Бежевые «Жигули» свернули в тупик и остановились. Шурик проехал мимо.
Машина стояла возле тротуара с включенным мотором, внутри виднелся женский силуэт.
— Она заметила слежку, — сказал Шурик, — и теперь хочет проверить, не показалось ли ей… Она переждет там какое-то время и выедет обратно.
Мы остановились у следующего перекрестка, в таком месте, откуда могли видеть выезд из тупика.
Прошло несколько минут, но бежевая машина не появилась.
Шурик развернулся и снова проехал мимо тупика.
Машина стояла на месте, но на этот раз мотор не работал, хотя женский силуэт за рулем по-прежнему был виден.
— Что она там может делать так долго? — удивленно проговорил Шурик. — Не нравится мне это…
Он остановил машину и открыл дверцу, сказав мне:
— Я пройду мимо нее и посмотрю, в чем дело. Она меня не знает…
Я хотела возразить, но он уже решительным шагом шел к бежевому «жигулю». Пройдя мимо него, он вдруг остановился и замахал мне руками. При этом лицо у него было такое удивленное и растерянное, что я выскочила из нашей машины и припустила к нему, даже не закрыв как следует дверь, что в районе Сенной граничит с идиотизмом.
Шурик стоял возле бежевых «Жигулей» с глупой и виноватой улыбкой.
— Мы ее недооценили, — повернулся он ко мне.
Я заглянула в салон и расхохоталась.
То, что мы издали приняли за женский силуэт, было большим, чем-то плотно набитым полиэтиленовым пакетом, аккуратно установленным на водительском сиденье, прислоненным к рулю и украшенным сверху светлым париком. Для большего сходства парик был повязан шелковым шарфиком — только не тем, который был на нашей хитроумной знакомой. Тот, насколько я помнила, был темно-зеленым, а этот — оранжевым.
Оранжевый шарфик показался мне удивительно знакомым.
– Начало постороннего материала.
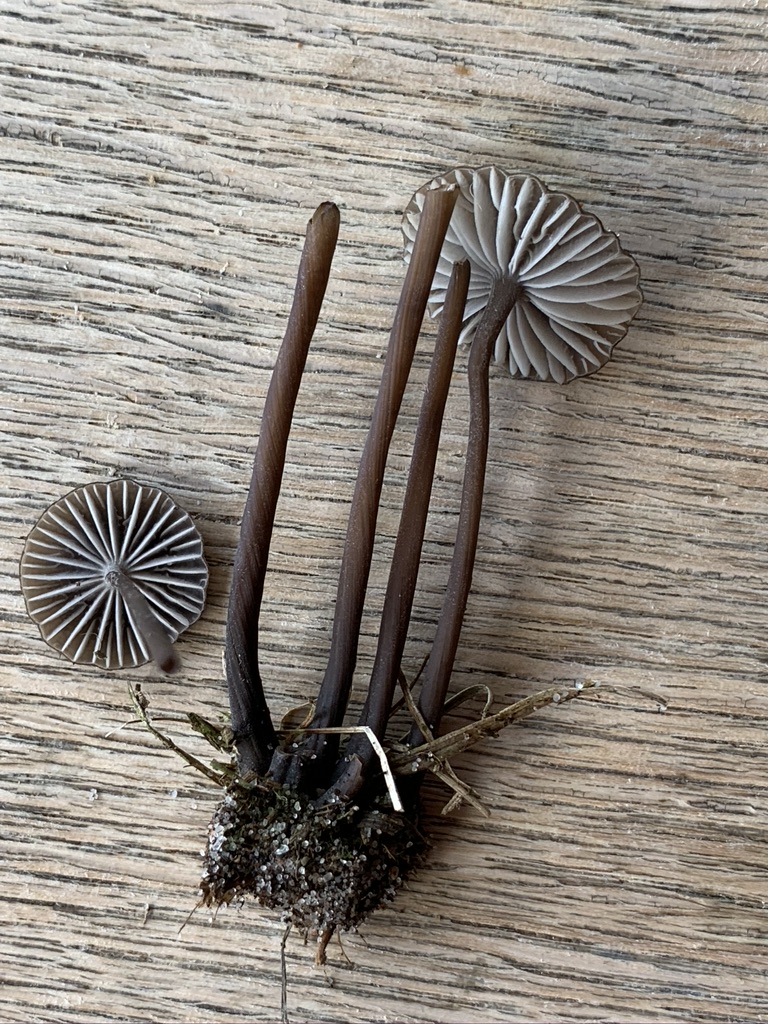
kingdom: Fungi
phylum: Basidiomycota
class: Agaricomycetes
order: Agaricales
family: Mycenaceae
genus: Mycena
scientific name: Mycena galopus
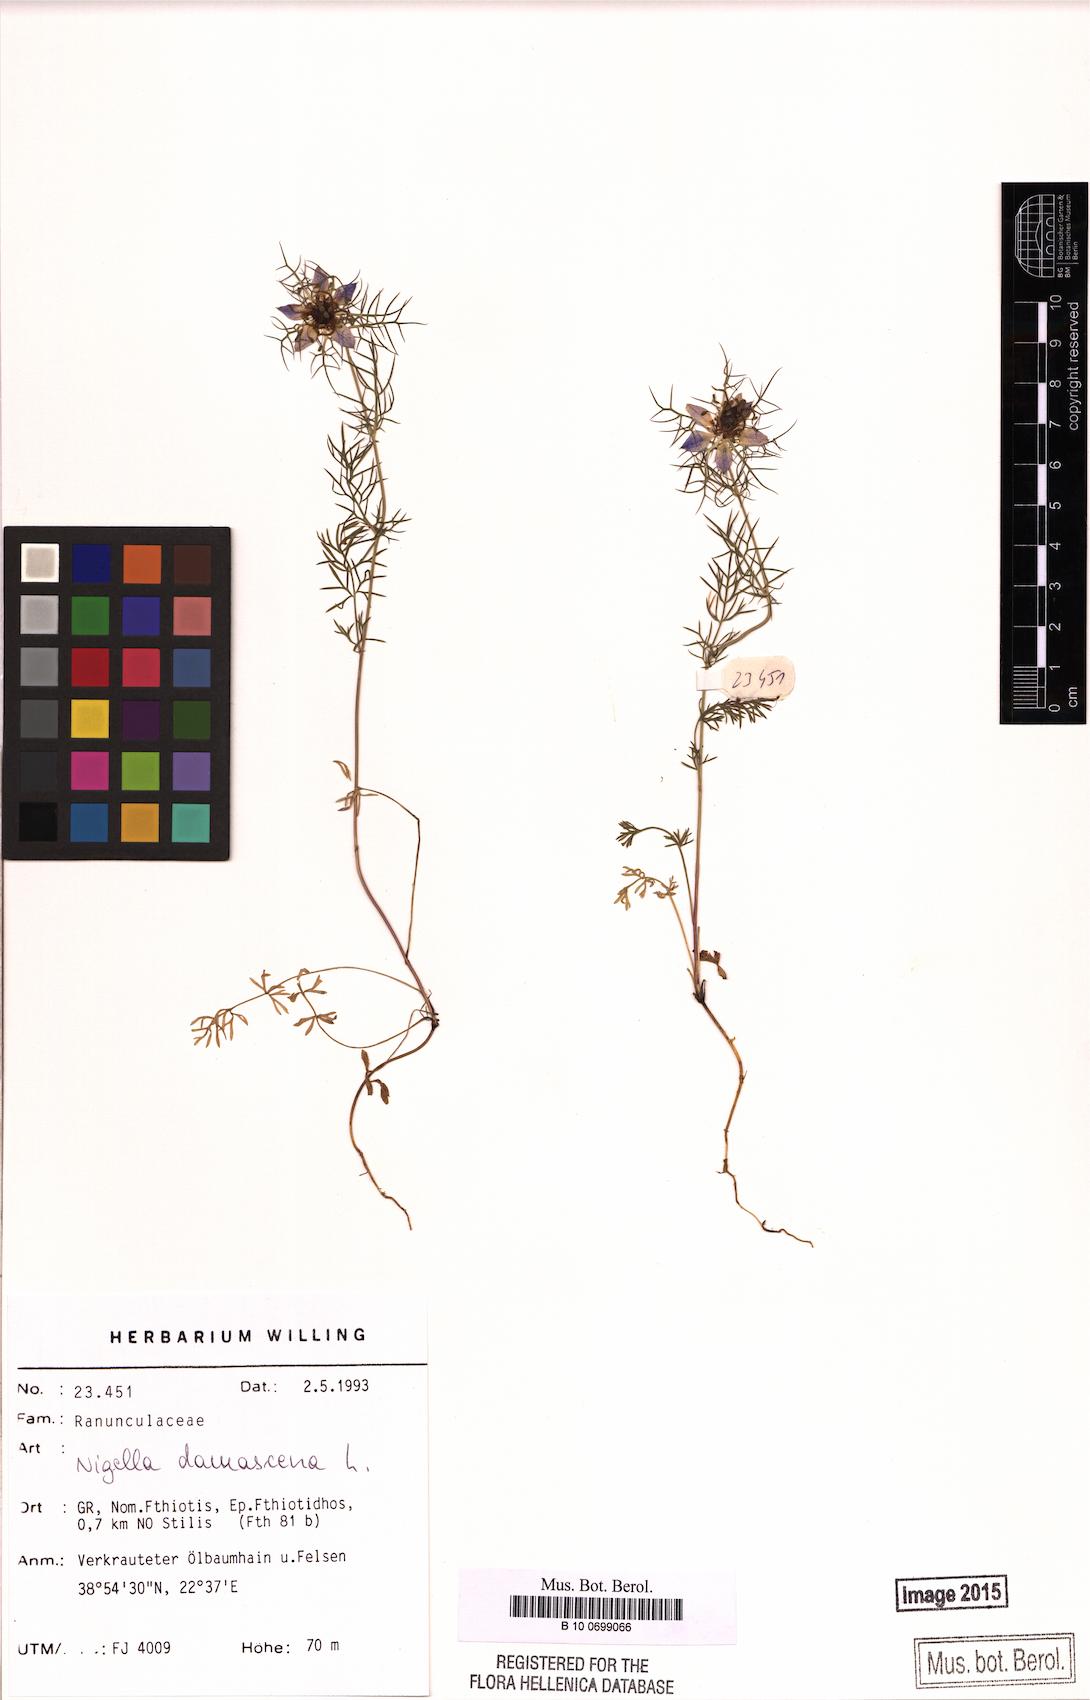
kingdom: Plantae
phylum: Tracheophyta
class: Magnoliopsida
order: Ranunculales
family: Ranunculaceae
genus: Nigella
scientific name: Nigella damascena
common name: Love-in-a-mist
Я посмотрела на Шурика и спросила:
— Ты не мог бы открыть машину?
— А что? — Он огляделся по сторонам.
— Я хочу посмотреть на этот шарфик.
— Тебе тоже показалось… — Он не закончил фразу.
— Да, мне тоже показалось, — ответила я ему в тон.
Он еще раз осмотрелся, убедился, что нас никто не видит, вытащил из кармана самую обыкновенную скрепку и меньше чем в полминуты открыл замок «Жигулей».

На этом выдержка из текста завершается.